What you should do →
Print the data word for word, starting at its first line and ending at the line that contains "dist [0.137743, -0.291270]", with both of those lines included. Leave the pictures out of your answer.

Dataset extract →

= Beginning of Section =

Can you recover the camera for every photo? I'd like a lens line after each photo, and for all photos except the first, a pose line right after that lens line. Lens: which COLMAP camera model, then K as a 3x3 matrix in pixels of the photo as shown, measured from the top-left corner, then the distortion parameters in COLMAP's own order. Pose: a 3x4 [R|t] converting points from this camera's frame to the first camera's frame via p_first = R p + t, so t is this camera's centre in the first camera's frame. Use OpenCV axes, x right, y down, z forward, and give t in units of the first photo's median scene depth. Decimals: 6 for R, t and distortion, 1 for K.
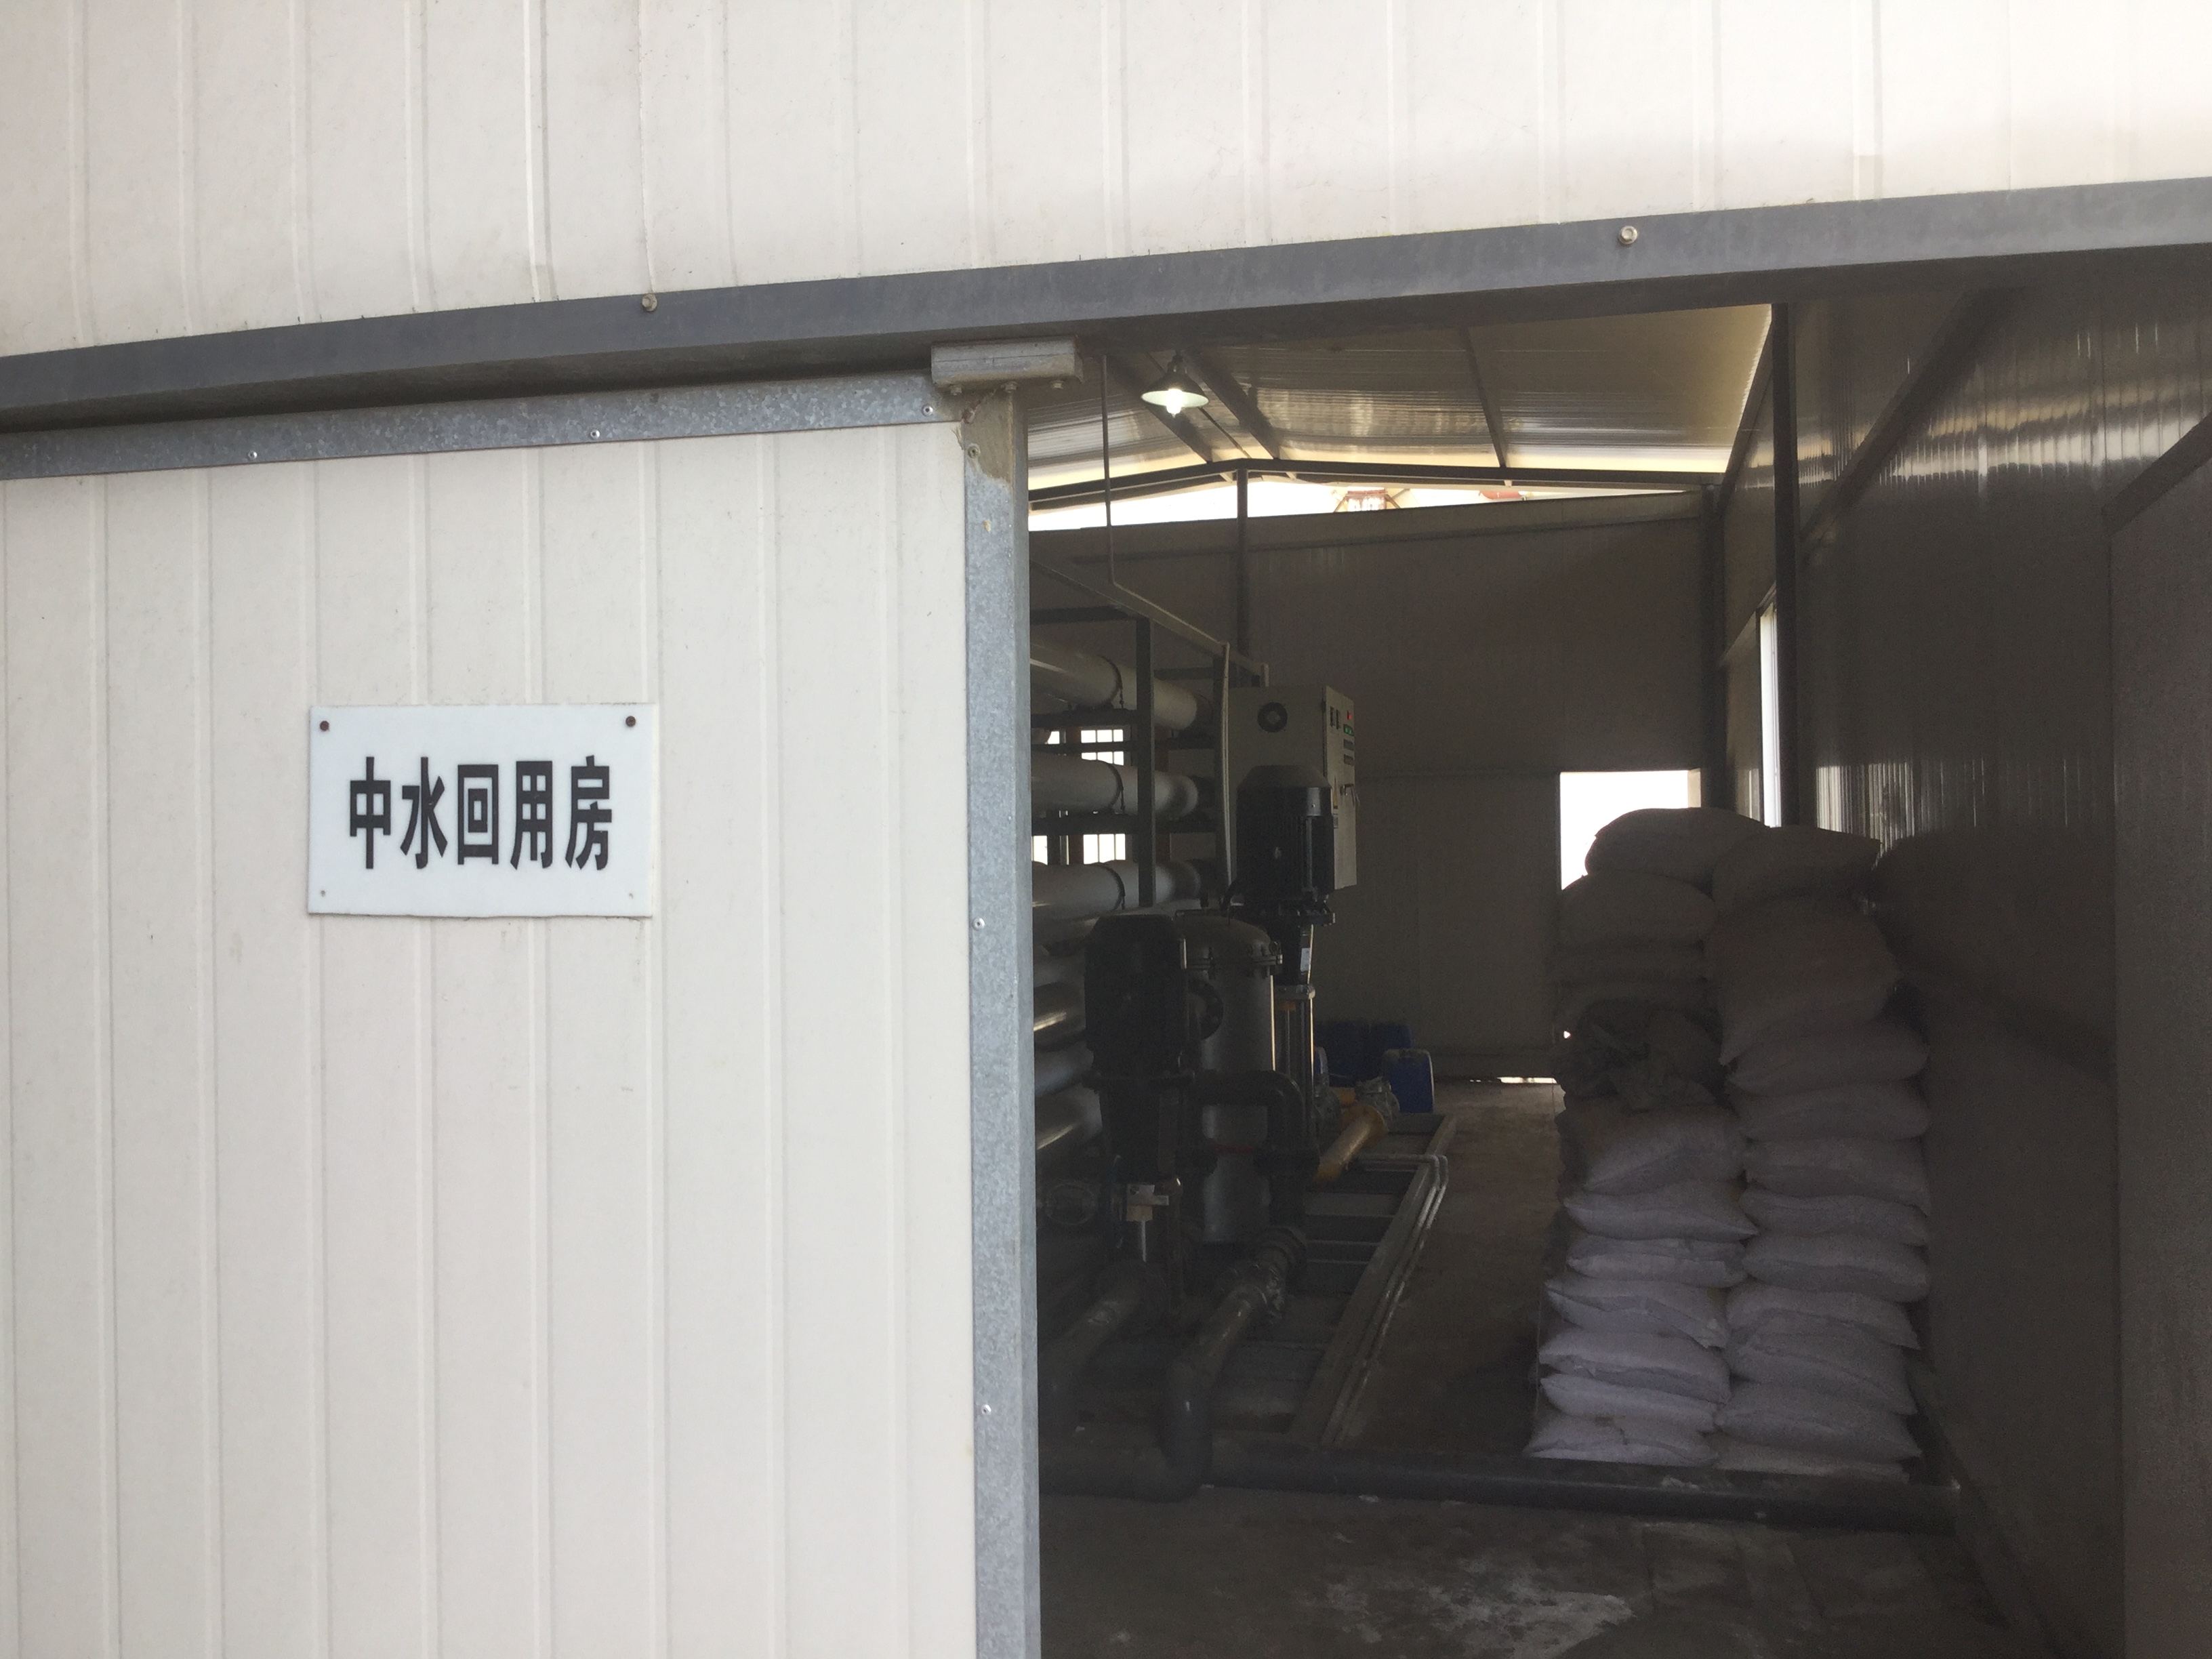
lens RADIAL K [[2004.2, 0, 1106.0], [0, 2004.2, 829.5], [0, 0, 1]] dist [0.150401, -0.279042]
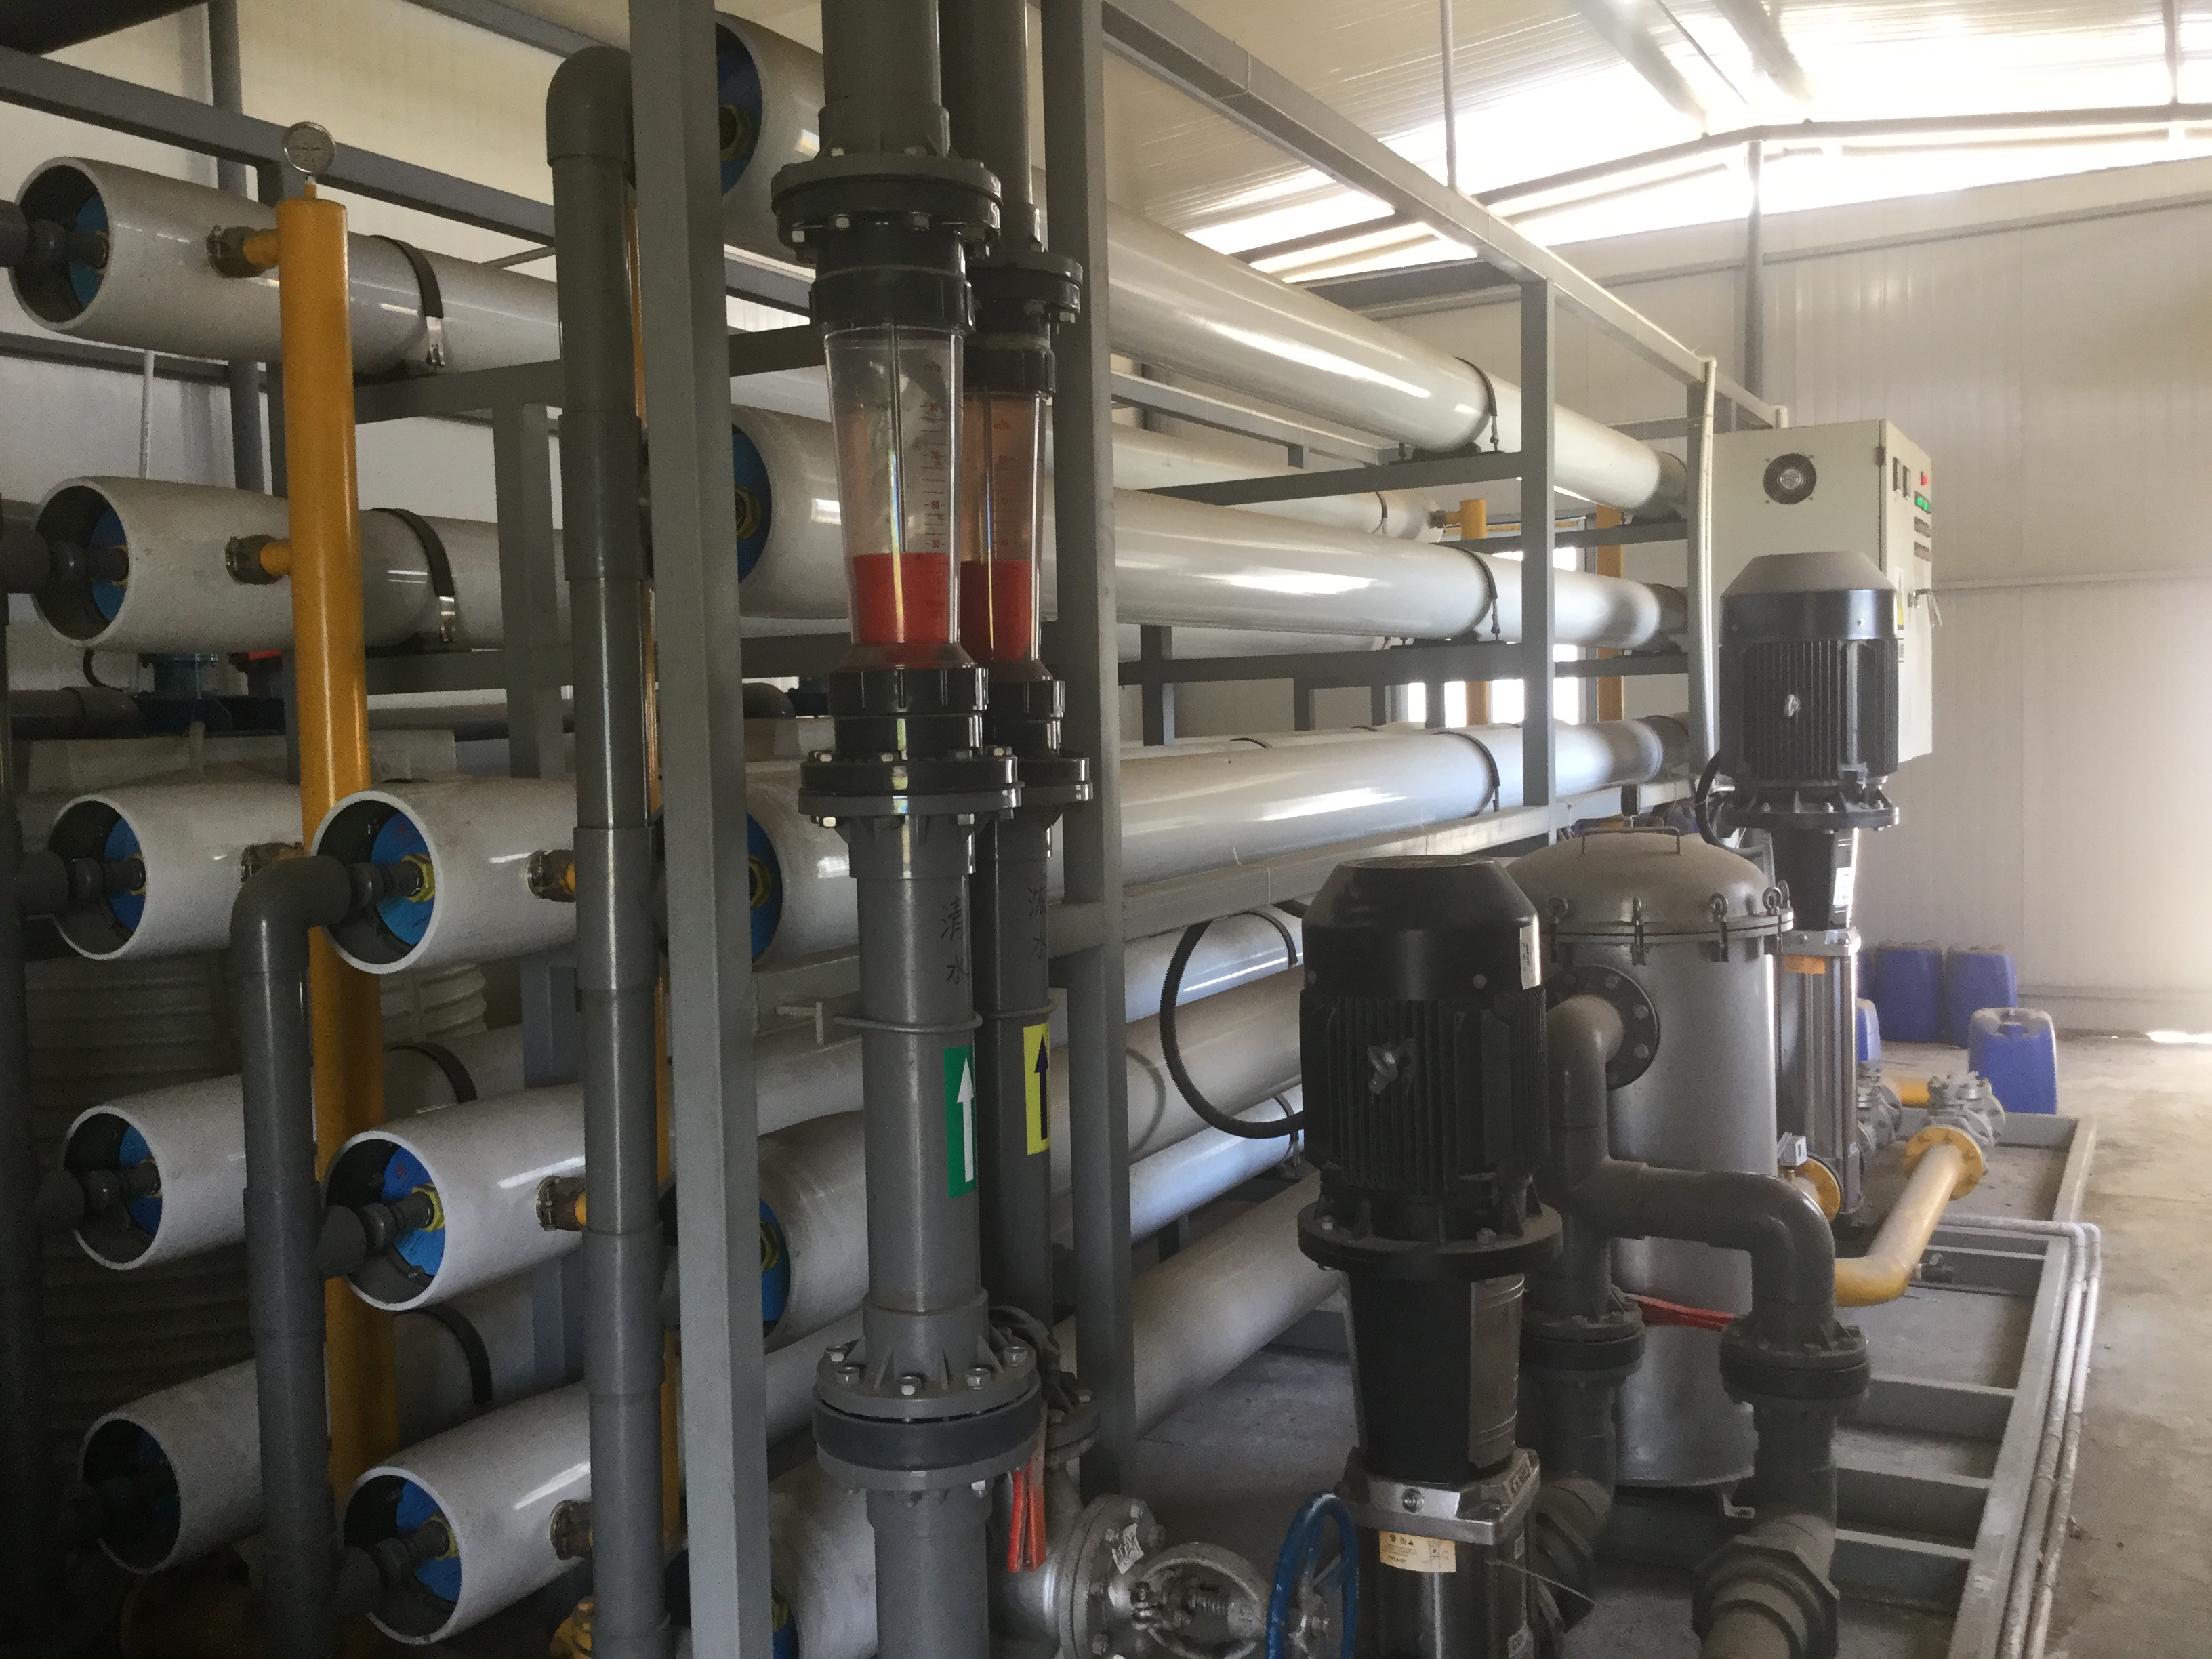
lens RADIAL K [[1982.6, 0, 1106.0], [0, 1982.6, 829.5], [0, 0, 1]] dist [0.137743, -0.291270]
pose [[0.967834, 0.001562, -0.251586, 0.037542], [0.016601, 0.997405, 0.070057, 0.003406], [0.251043, -0.071980, 0.965296, 0.371118]]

= End of Section =

Solution →
Can you recover the camera for every photo? I'd like a lens line after each photo, and for all photos except the first, a pose line right after that lens line. Lens: which COLMAP camera model, then K as a 3x3 matrix in pixels of the photo as shown, measured from the top-left corner, then the distortion parameters in COLMAP's own order. Pose: a 3x4 [R|t] converting points from this camera's frame to the first camera's frame via p_first = R p + t, so t is this camera's centre in the first camera's frame. Use OpenCV axes, x right, y down, z forward, and give t in units of the first photo's median scene depth. Decimals: 6 for R, t and distortion, 1 for K.
lens RADIAL K [[2004.2, 0, 1106.0], [0, 2004.2, 829.5], [0, 0, 1]] dist [0.150401, -0.279042]
lens RADIAL K [[1982.6, 0, 1106.0], [0, 1982.6, 829.5], [0, 0, 1]] dist [0.137743, -0.291270]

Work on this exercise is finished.